More than 100 parents were already gathered in the mini-gym of Panitian National High School when we arrived around 8:45 in the morning. The Ugat ng Kalusugan teachers were already there, ready to go. There were in the crowd a surprising number of men along with the women, and a good scattering of Lolos and Lolas. Most were in everyday clothes, jeans and t-shirts or more traditional Pala’wan garb. Many had that far away squint that farmers get from looking into the sun for too long.
We were met by the very lively Principal Ma’am Mylin Billiones and the energetic Guidance Counselor Ma’am Lorna Manalo. We had been in Panitian High School some months before to teach modules on Puberty and Reproductive Health to the students, but now we had been invited to work with parents on how to engage with their children in talking about sex, risky behavior, and health.
We’ve all heard the anti-Comprehensive Sexual Education argument that this ought to be handled by the family, but we know all too well that most parents cannot and will not do this, often enough because there are so many things they do not know, and then of course because sex is such a taboo topic. Even teachers are uneasy dealing with these matters. That is why we at Ugat ng Kalusugan do what we do – we try to fill the void of both education and services in Reproductive Health.
But here, in Panitian, we found a tremendously hopeful situation. Here was a school that really served as a community center, brought parents in, made them part of what was going on. Principal Billiones knew the names of the parents, and you could tell they were easy there, had been there many times before. The last learning session the school had presented was to teach parents a bit of technology, so they would know how to use cell phones at least. Now they were there to talk about communication and to voice their concerns for their children.

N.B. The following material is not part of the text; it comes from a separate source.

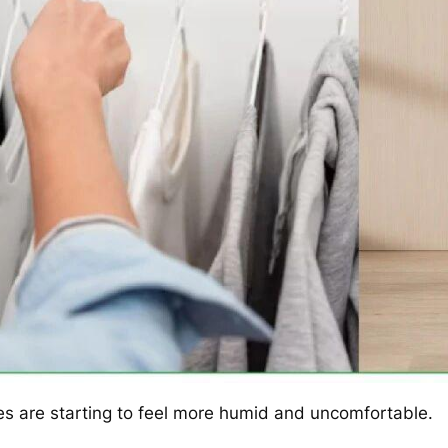
s are starting to feel more humid and uncomfortable.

And no one was in denial. The school had had several pregnancies and they were concerned. The parents knew many teens were sexually active, and recognized that their own teens could be involved as well. They were also aware that HIV was a new danger. And they all wanted to work together to help each other meet these challenges.
We did spend time helping the parents understand the basics of pregnancy and contraception, and the spread of sexually transmitted infections. We did talk about gender issues and assure parents that all gender orientations were basically normal. And we did lead parents back to think about their own lives and what they were feeling when they were 14 or 15, when they first had crushes and fell in love. People did ask a few questions and make a few jokes and have a few laughs.
But we centered our attention on communication, and we started this out with a story in which a 15 year old girl tells her mother, in a quiet, private conversation, that her friend is being pressured into a sexual relationship by her boyfriend. What should she do?
In the first possible ending, the mother goes judgmental, tells her daughter that is horrible, she shouldn’t be friends with that girl, she shouldn’t talk about such terrible things, etc. The girl of course goes silent. And – you guessed it – the friend is actually the girl herself, and the relationship does proceed, but the mother doesn’t find out. We led the parents on to possible, generally grim, continuations for this story.
In ending two, the mother stays calm and sympathetic and points out some of the dangers the friend will be facing, and considers seriously what might go into the girl’s decision. She intuits her daughter is talking about herself, and keeps the channels opened – and the girl follows her mother’s lead and thinks more carefully, and decides to wait until after high school graduation!
The next thing we knew, parents and a few teachers and even the principal were all telling their own stories, and some were teary eyed, saying they had handled the situation badly but would try to do better!
Our team went home elated, thankful for the work we do, and especially thankful for school officials like Principal Mylin Billiones and Guidance Counselor Lorna Manalo!